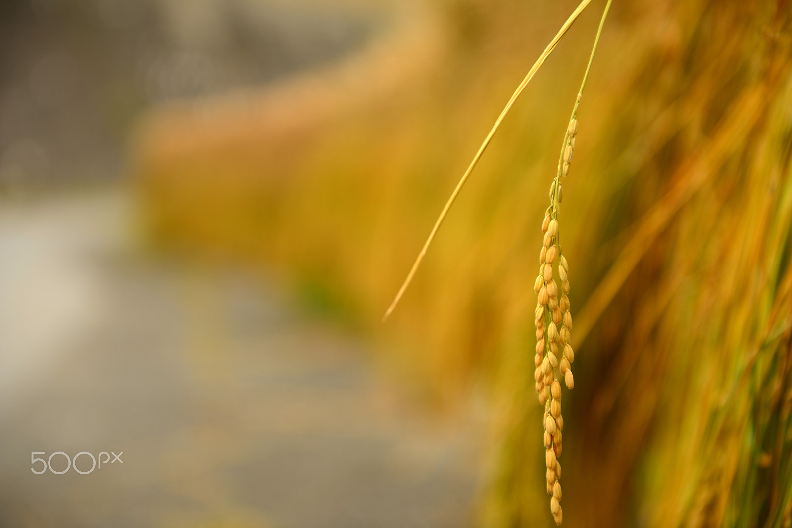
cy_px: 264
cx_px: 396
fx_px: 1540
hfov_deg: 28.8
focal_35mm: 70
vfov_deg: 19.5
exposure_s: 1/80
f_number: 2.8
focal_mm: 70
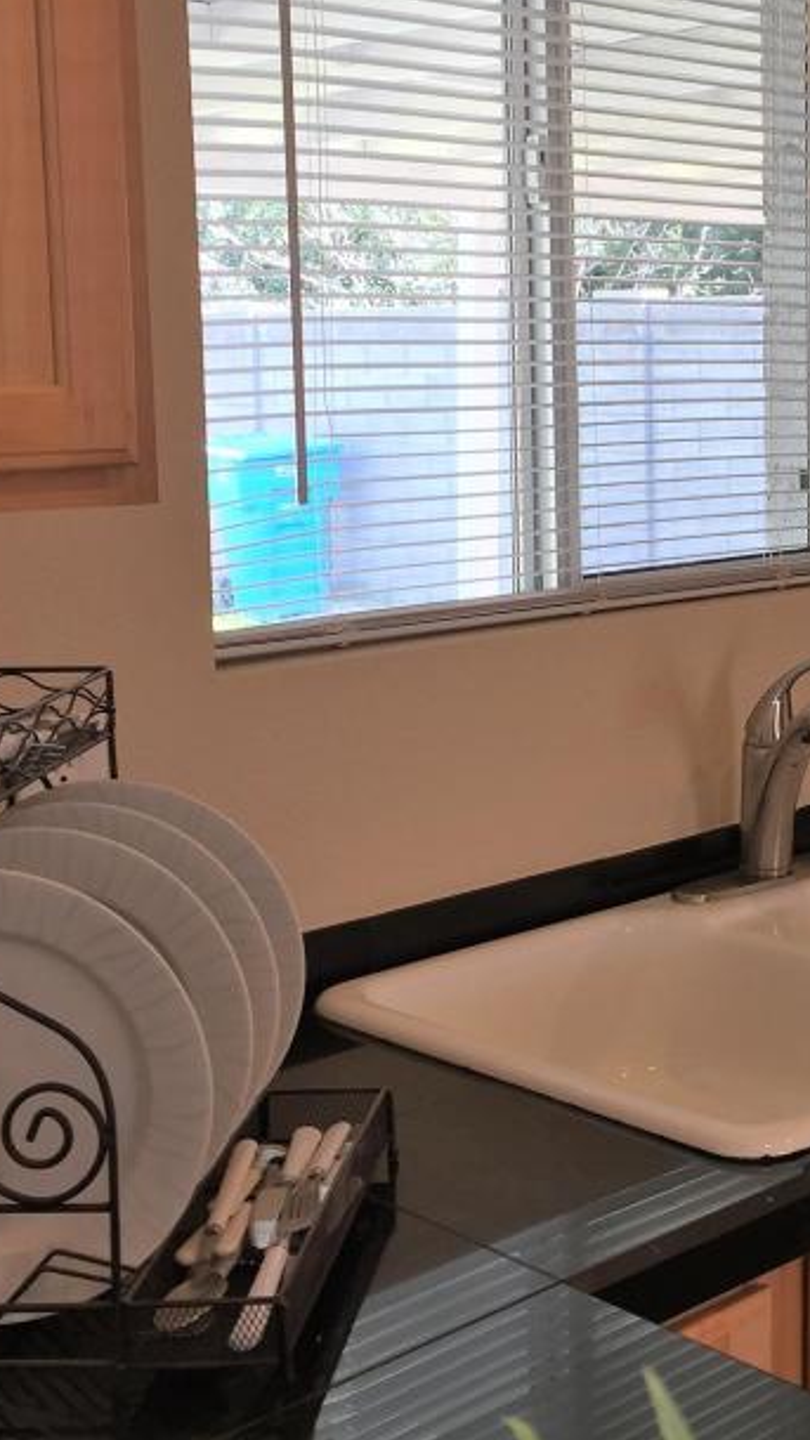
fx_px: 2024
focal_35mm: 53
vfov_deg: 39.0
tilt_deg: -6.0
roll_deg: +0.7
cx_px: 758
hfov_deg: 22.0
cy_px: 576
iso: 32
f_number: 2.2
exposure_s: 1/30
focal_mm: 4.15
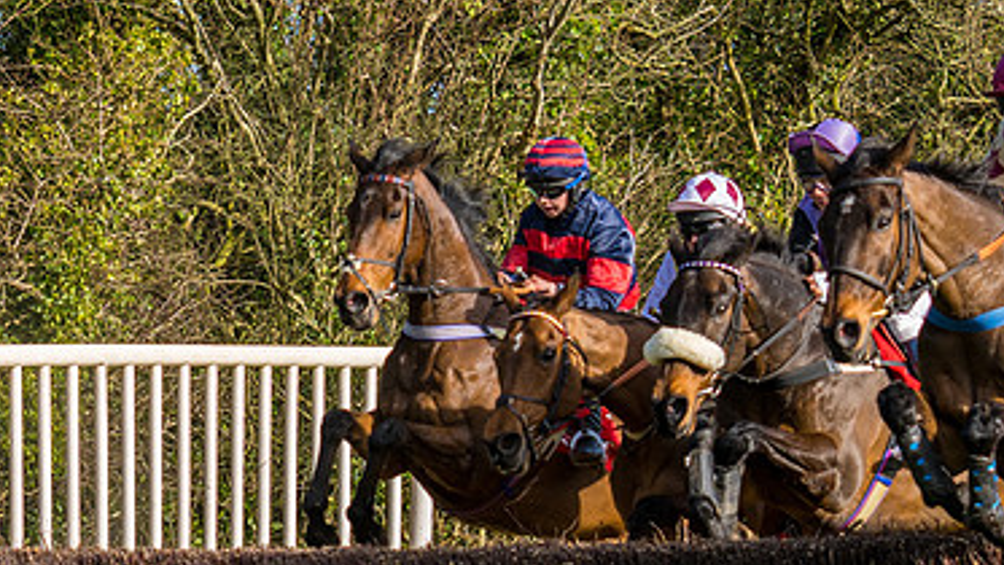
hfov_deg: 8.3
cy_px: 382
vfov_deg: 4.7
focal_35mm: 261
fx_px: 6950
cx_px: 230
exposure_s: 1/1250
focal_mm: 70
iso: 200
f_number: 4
____________
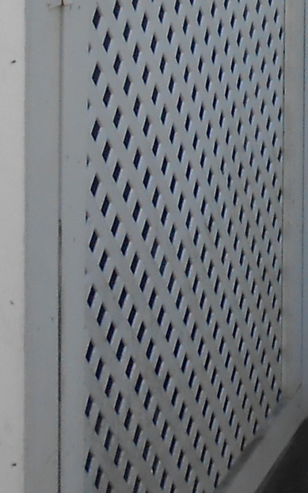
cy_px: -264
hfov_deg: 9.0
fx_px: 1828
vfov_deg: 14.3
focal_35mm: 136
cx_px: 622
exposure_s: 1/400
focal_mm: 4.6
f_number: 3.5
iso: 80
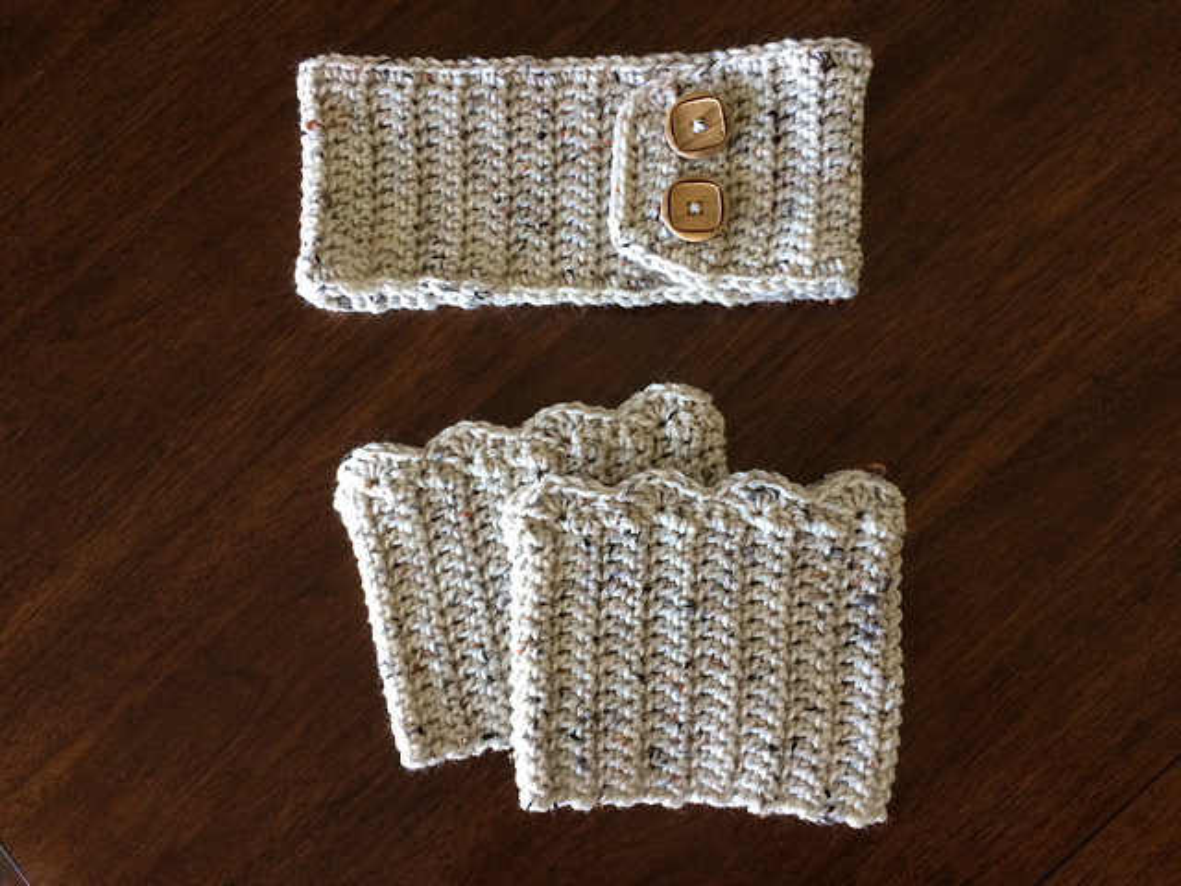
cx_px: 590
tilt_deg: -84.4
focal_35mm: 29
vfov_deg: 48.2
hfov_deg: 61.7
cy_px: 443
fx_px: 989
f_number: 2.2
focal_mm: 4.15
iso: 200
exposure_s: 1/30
____________
Beginning at the line that has "fx_px: 1540" and ending at the line that has "f_number: 4", restate the listing above word for word, pictures left out.

fx_px: 1540
hfov_deg: 28.8
focal_35mm: 70
vfov_deg: 19.5
exposure_s: 1/80
f_number: 2.8
focal_mm: 70
fx_px: 2024
focal_35mm: 53
vfov_deg: 39.0
tilt_deg: -6.0
roll_deg: +0.7
cx_px: 758
hfov_deg: 22.0
cy_px: 576
iso: 32
f_number: 2.2
exposure_s: 1/30
focal_mm: 4.15
hfov_deg: 8.3
cy_px: 382
vfov_deg: 4.7
focal_35mm: 261
fx_px: 6950
cx_px: 230
exposure_s: 1/1250
focal_mm: 70
iso: 200
f_number: 4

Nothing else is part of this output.